PolskaPo 7 latach procesu wyjaśniono sprawę "Stella Maris". Wiadomo, kto wyprowadził 70 mln zł

Po 7 latach procesu wyjaśniono sprawę "Stella Maris". Wiadomo, kto wyprowadził 70 mln zł

12 lat od wykrycia tzw. Afery Stella Maris, zakończył się proces w tej sprawie. Kościelne wydawnictwo miało oszukać 20 firm na prawie 70 mln zł i wyłudzić zwrot podatku z Urzędu Skarbowego.

Po 7 latach procesu wyjaśniono sprawę "Stella Maris". Wiadomo, kto wyprowadził 70 mln zł
Źródło zdjęć: © WP.PL | Marcin Gadomski

23.09.2014 14:01

Afera Stella Maris została ujawniona 2002 roku. Wyszło wówczas na jaw, że Wydawnictwo Archidiecezji Gdańskiej "Stella Maris" bezprawnie korzystało ze zwolnień od podatku dochodowego. Proceder opierał się na wystawianiu faktur za nieistniejące i nigdy nierealizowane usługi. Na podstawie sfałszowanych rachunków właściciele oficyny otrzymywali zwroty vatu.

Nielegalny proceder miał trwać pięć lat. Prokuratura twierdzi, że w latach 1997-2002 z ponad 20 spółek wyprowadzono 67 mln zł. Pieniędzy nigdy nie udało się odzyskać. Nie wiadomo również, gdzie trafiły. Nieoficjalnie mówi się, że część z nich zasiliła konto gdańskiej kurii.

We wrześniu 2008 roku rozpoczął się proces osób, które zorganizowały i prowadziły nielegalny proceder. Na ławie oskarżonych zasiadły cztery osoby - dwóch pracowników wydawnictwa oraz dwaj mężczyźni z Gdyni. W sądzie stawił się pełnomocnik gdańskiej kurii w wydawnictwie, a jednocześnie kapelan abp. Tadeusza Gocłowskiego Zbigniew B., dyrektor wydawnictwa Tomasz W. oraz dwaj pracownicy firm konsultingowych z Gdyni. Ze sprawy wyłączono wątek głównego księgowego. Jego proces toczy się oddzielnie.

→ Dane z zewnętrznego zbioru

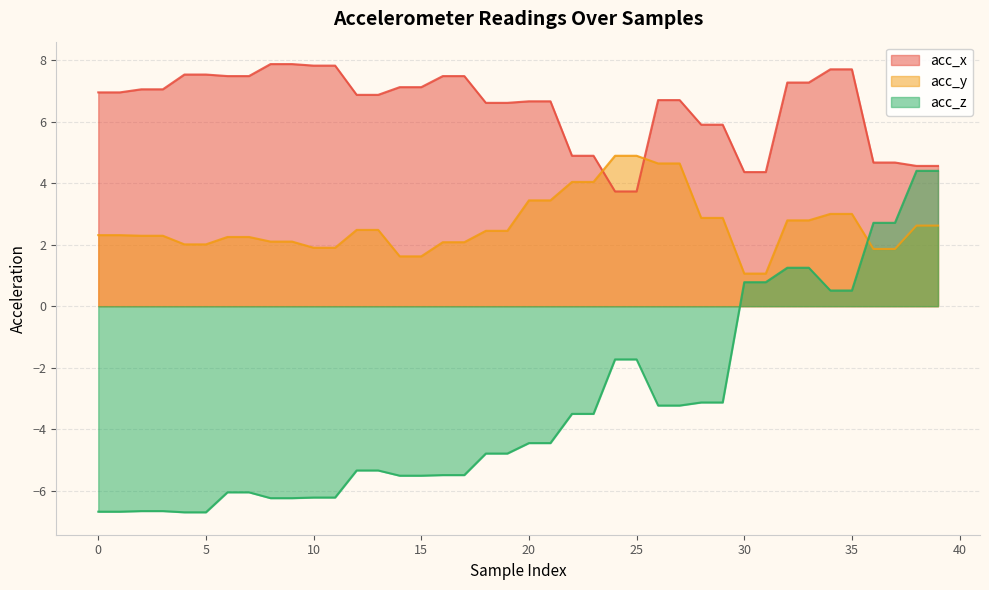

What is the difference between the acc_x values at 10 and 15?

0.7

Proces ciągnął się przez sześć lat. Tomasz W. oraz ksiądz B. przyznali się do zarzucanych im czynów już w czasie pierwszej rozprawy. Oskarżeni złożyli wówczas obszerne zeznania, które wyjaśniły wiele wątków i pozwoliły przyśpieszyć przewód sądowy. Prokuratura żąda dla obu oskarżonych czterech lat więzienia w zawieszeniu oraz kary finansowej 100 tys. zł.

W ocenie oskarżyciela publicznego ciężar winy spoczywa na pracownikach gdyńskiej firmy konsultingowej - Januszu B. i Konradzie K. Mieli oni być pomysłodawcami oraz inicjatorami oszustwa. Prokuratura wnioskowała o 6 lat bezwzględnego pozbawienia wolności dla Janusza B. oraz 3,5 roku więzienia dla Konrada K. Obaj mają również zapłacić po 1,5 mln zł grzywny.

Część przestępstw karnoskarbowych uległo przedawnieniu, więc sędzia musiał zmienić kwalifikację prawną czynu. Obecnie oskarżeni odpowiadają za przywłaszczenie 50 mln zł. Sentencja wyroku zostanie odczytana 29 września.

Już jeden wyrok w sprawie wydawnictwa zapadł w grudniu 2013. Wówczas Sąd Okręgowy w Gdańsku skazał dwóch działaczy lokalnych struktur SLD na karę 3,5 roku pozbawienia wolności. Skazani złożyli apelację.